> _Written request_
Reproduce the entries below verbatim, starting at the line that contains "pose: elev=88.3 azim=112.6" and continuing through the last line of the entries.

=== Given entries ===

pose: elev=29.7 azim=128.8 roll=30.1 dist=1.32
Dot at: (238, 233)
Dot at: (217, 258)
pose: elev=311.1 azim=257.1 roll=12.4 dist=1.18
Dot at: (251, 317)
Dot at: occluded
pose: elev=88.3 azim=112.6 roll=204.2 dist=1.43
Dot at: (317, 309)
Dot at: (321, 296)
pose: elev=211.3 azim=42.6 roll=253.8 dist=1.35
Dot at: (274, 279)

===

> _Result for this exercise_
pose: elev=88.3 azim=112.6 roll=204.2 dist=1.43
Dot at: (317, 309)
Dot at: (321, 296)
pose: elev=211.3 azim=42.6 roll=253.8 dist=1.35
Dot at: (274, 279)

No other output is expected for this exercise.